If you recall from from my post a few weeks ago, we recently remodeled our kitchen. Overall, we’re complete thrilled with the result, but along the way, there have been a few lessons in customer service. For the most part, customer service is all about how you treat a customer who isn’t completely satisfied. Of course, there are any number of sayings about good and bad customer service, but what it really comes down to is your commitment to having satisfied customers.
You can learn a lot from both good and bad experiences. If you’re a small business, you absolutely have to focus on satisfying your customers. For larger businesses, it can be tough to keep employees focused on the customer. In any business, employees will take their cues from the boss. If the boss is truly committed to serving the customer, that attitude will permeate through the organization. If you simply took over a thriving business from you parents, you may not appreciate what it took to grow the business in the first place.
During this process, we’ve enjoyed great customer service, and what I consider to be horrible customer service. The good came from our cabinet supplier, Kevin Zimmerman of Delavan, Illinois. Kevin runs a small contracting business and also builds custom cabinets under the name Country Cabinets by Kevin Zimmerman. What a pleasure it is to design the kitchen with the guy who’s actually going to build the cabinets. Need them 25 inches deep instead of the standard 24 inches? No problem. Want to shuffle some drawers around? No problem. Need extra wide crown molding? No problem.
But, what really stood out was how Kevin handled the times when things didn’t go just right. When his supplier shipped him the wrong stain, he had the correct stain shipped overnight. When another supplier sent only eight foot lengths of crown molding, he ordered more and specified some longer lengths. When some of the doors didn’t take the stain quite right, he built new doors to replace them. What’s more, he didn’t wait for us to complain, he just took care of it.
Unfortunately, we’ve also experienced the other end of the customer service spectrum when the owner of the company, Paul Sherman of Sherman’s in Peoria, called to tell us that he wasn’t going to do anything about our concerns. I think I would have been happier thinking the owner didn’t know about the problems, or just believing they didn’t really care.
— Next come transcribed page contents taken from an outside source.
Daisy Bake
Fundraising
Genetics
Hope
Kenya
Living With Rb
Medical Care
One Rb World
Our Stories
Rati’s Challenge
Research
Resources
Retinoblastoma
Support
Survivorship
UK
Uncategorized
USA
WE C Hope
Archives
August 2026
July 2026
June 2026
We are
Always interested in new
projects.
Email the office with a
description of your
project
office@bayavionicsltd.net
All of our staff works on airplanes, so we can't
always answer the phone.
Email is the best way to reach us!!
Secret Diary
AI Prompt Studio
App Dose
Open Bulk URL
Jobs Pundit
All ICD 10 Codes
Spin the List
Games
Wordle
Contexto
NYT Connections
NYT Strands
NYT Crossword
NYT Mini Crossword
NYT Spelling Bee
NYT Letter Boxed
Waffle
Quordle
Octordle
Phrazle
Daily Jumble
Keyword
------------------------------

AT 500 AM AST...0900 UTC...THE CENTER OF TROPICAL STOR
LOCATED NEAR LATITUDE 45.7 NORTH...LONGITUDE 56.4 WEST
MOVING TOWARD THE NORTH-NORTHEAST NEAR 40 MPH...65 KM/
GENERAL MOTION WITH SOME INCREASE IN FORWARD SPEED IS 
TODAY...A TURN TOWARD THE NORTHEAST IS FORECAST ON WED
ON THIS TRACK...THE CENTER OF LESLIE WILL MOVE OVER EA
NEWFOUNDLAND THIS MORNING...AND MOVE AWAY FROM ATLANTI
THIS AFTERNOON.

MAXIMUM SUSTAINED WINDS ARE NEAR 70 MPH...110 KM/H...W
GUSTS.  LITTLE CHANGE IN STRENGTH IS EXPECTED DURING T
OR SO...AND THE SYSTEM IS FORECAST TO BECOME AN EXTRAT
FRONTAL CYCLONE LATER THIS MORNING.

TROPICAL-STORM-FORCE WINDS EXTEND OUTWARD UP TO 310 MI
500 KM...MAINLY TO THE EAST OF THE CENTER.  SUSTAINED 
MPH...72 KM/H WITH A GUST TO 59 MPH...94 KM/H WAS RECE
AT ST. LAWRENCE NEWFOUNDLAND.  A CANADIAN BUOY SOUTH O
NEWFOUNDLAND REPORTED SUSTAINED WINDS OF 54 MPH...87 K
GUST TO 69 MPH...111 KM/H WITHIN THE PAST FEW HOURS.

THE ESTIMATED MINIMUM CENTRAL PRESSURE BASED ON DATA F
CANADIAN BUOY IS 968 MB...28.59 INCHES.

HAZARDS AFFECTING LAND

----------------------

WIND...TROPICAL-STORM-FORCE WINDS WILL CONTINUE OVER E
Instead, he called to make sure we understood that he really didn’t care, and wasn’t going to do anything about our problem.
The problem is really with GE Profile appliances and how they’re presented and sold. We specifically went with GE because they offered a complete set of appliances from their Profile line. What the salesman didn’t know is that there are actually two or more style lines within the Profile group. So, while all of the appliances say GE Profile, some have curved fronts, others have flat fronts. Some, like the dishwasher, have large radius edges and corners while the trash compactor five feet away has sharp edges and corners.
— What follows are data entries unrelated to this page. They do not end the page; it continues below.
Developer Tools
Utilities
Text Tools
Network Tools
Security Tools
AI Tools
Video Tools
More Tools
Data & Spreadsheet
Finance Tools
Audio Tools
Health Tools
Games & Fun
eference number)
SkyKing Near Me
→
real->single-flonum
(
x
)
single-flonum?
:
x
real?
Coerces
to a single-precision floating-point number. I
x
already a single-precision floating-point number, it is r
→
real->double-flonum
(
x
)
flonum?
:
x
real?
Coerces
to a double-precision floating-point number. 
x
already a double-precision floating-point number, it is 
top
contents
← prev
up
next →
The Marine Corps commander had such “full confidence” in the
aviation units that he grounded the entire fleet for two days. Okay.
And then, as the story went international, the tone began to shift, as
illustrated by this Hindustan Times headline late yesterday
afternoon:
The issue isn’t confined to just these two appliances. The stove has coarse grain, black trim and large-radius corners. The microwave right above it has very fine, smooth grain with a shiny finish and sharp corners. All the appliances have horizontal grain, except the refrigerator, which has vertical grain. The refrigerator has dark gray trim but the dishwasher has light gray trim. All of the appliances have matching handles except the dishwasher, which doesn’t have any handle. I could go on and on, but the point is the appliances have obvious differences. More importantly, we’re not satisfied that we’ve received the level of quality we expected.
We’ve discussed our issues with GE and with Sherman’s. GE says Sherman’s salespeople should have known about the different styles. Sherman’s claims there aren’t different styles, and they all go together. You can check out this dishwasher comparison page on the GE web site and decide for yourself, but I think you’ll come to the same conclusion I did. There are two different designs, they cost about the same, and nobody explained that when we ordered the appliances.
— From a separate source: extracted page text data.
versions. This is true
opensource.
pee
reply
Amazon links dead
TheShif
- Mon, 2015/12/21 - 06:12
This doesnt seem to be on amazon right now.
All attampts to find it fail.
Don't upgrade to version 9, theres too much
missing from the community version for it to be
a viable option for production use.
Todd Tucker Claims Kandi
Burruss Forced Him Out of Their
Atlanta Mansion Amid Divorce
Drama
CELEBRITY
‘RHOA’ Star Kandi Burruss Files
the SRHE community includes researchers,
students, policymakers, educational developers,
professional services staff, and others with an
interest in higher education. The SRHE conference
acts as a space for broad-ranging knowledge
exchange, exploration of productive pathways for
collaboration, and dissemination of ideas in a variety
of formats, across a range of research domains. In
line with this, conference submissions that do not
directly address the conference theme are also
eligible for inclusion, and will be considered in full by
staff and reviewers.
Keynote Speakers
Now, I’m not pretending this is an easy issue to resolve. The appliances are all installed and being used, so it’s not a simple matter of just changing an order. But I’m amazed that Sherman’s isn’t even going to try. Paul’s reasoning is A) most customers don’t complain, therefore we should be satisfied with the appliances and B) we got a “really good deal” and he can’t afford to spend the time or money to address our concerns. I’m not an expert in customer relations, but that sure doesn’t seem like the way to keep your customer coming back. What I’m most surprised at though is the lack of trying. All of Paul’s energy seems to have gone into explaining why he can’t do anything rather than trying to understand the issue and find a creative solution.
We’ll continue to work the issue with GE’s Customer Service department. In the mean time, we’ve had to do our own research to find options. We’re asking GE to replace the dishwasher with a comparable unit that matches the design of the other appliances. The compactor doesn’t have different lines, so our request is to send us the front panel adapter plate so that we can replace the stainless steel panel (which already has several dents) with a custom door panel to match the cabinets. Then the compactor will at least match something in the kitchen.
Only time will tell if GE is up to the challenge.